# 240 SX Suddenly has no crank or start



## JIMBNY1 (May 30, 2005)

Car ran fine over the w/end.

Went out to store this morning and noticed a difference in how it started.
Came out of store and noticed the same when starting and knew I was in for a problem.

I drove home and parked the car and as I thought she is now DOA.

I turn the ignition key and get no crank.

Wipers/radio etc all work.

Anybody have any ideas or experienced this before? 

I am hoping it will accept a jumpthis evening after I get off work(I work at home) and I can get it into a repair shop.


----------



## Joel (Jun 11, 2003)

check the usuals - 
battery voltage too low
dirty battery terminals
main ground
starter relay
starter itself
clutch stafety switch acting up


----------



## [High-Octane] (Jun 2, 2005)

JIMBNY1 said:


> Car ran fine over the w/end.
> 
> Went out to store this morning and noticed a difference in how it started.
> Came out of store and noticed the same when starting and knew I was in for a problem.
> ...


i think im experiencing the same problem right now LOL!!!!
does everything work and then u try 2 start the car then nothing works afterwards?????


----------



## JIMBNY1 (May 30, 2005)

Hey all ...sorry PC was down and I never followed up with fix post. 

It ended up being the starter which I had a auto shop replace.

I have a question though in that 4 or 5 times I have had a grinding noise on starting the car.

Like the teeth or shims aren't correctly engaging the flywheel.

I am wondering should I take it back and have the garage reinspect their work or replace the starter.

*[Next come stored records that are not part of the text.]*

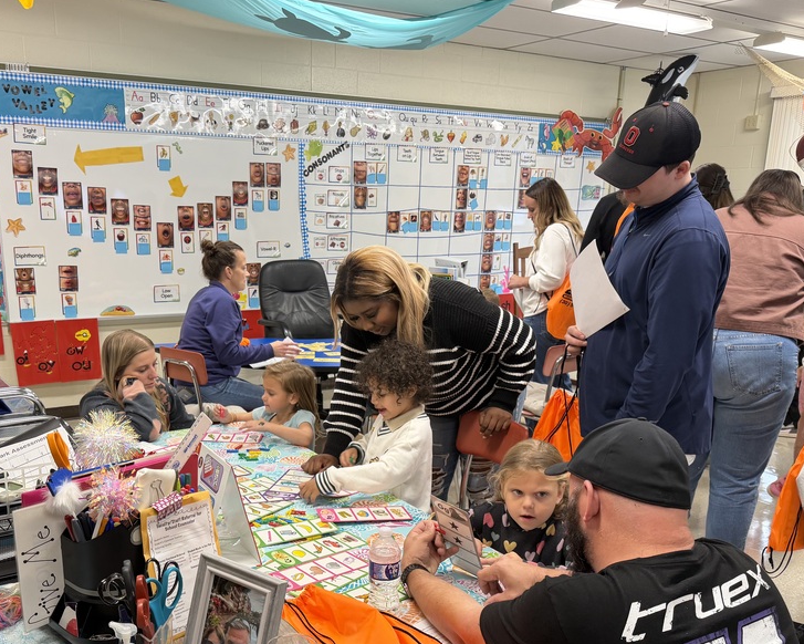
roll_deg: +0.2
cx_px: 322
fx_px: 785
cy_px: 418
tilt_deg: -15.1
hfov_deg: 53.8
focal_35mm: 33
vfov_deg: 44.0
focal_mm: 6.76
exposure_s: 1/60
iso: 125
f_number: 1.78
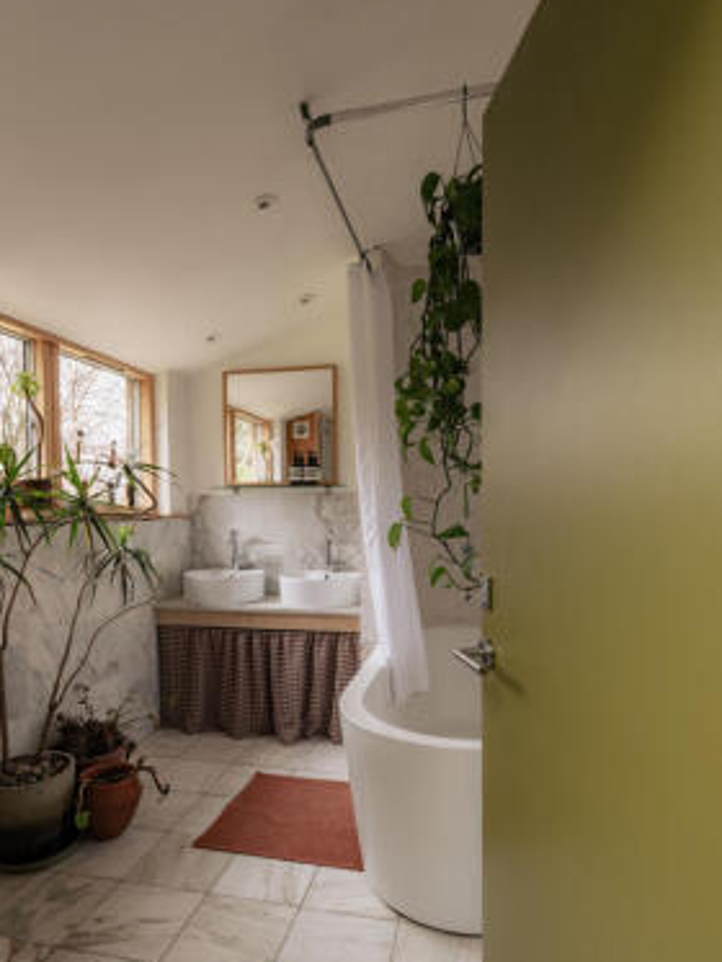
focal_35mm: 18
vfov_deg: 87.4
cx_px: 349
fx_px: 500
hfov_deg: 71.6
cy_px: 533
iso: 200
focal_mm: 16
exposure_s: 1/50
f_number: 8
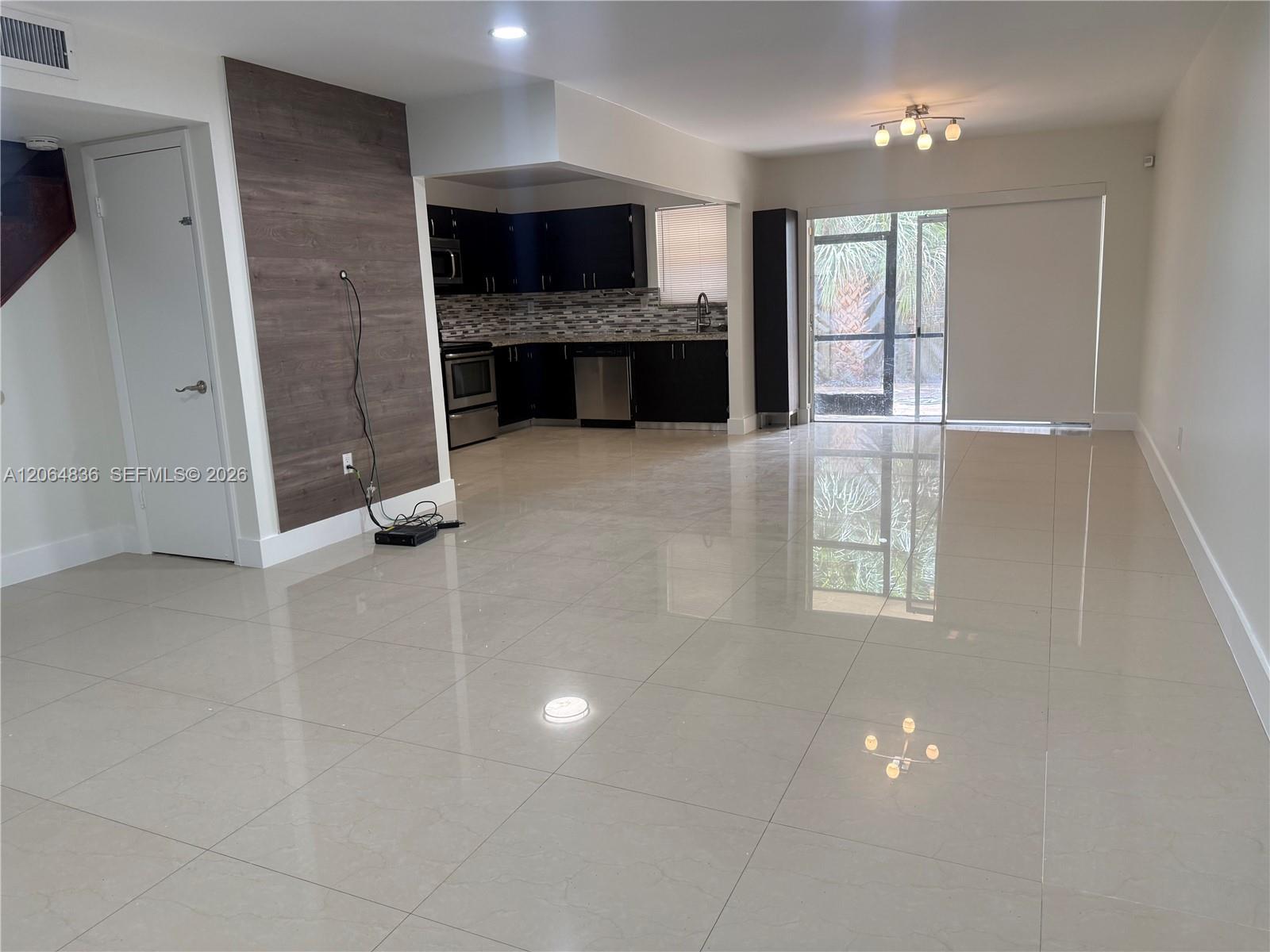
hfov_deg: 71.6
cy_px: 476
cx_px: 635
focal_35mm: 24
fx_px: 881
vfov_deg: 56.8
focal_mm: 6.76
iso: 160
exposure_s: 1/120
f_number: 1.78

Any thoughts or experiences with this?

I don't wanna let it go if it's gonna damage the flywheel.

Thanks.


----------



## rogoman (Dec 16, 2004)

JIMBNY1 said:


> Hey all ...sorry PC was down and I never followed up with fix post.
> 
> It ended up being the starter which I had a auto shop replace.
> 
> ...


Make sure the shop installed either a good rebuilt or a new starter. They may have screwed you and installed some old unit from a junk yard. There should be a 30 or 60 day warranty for the job.


----------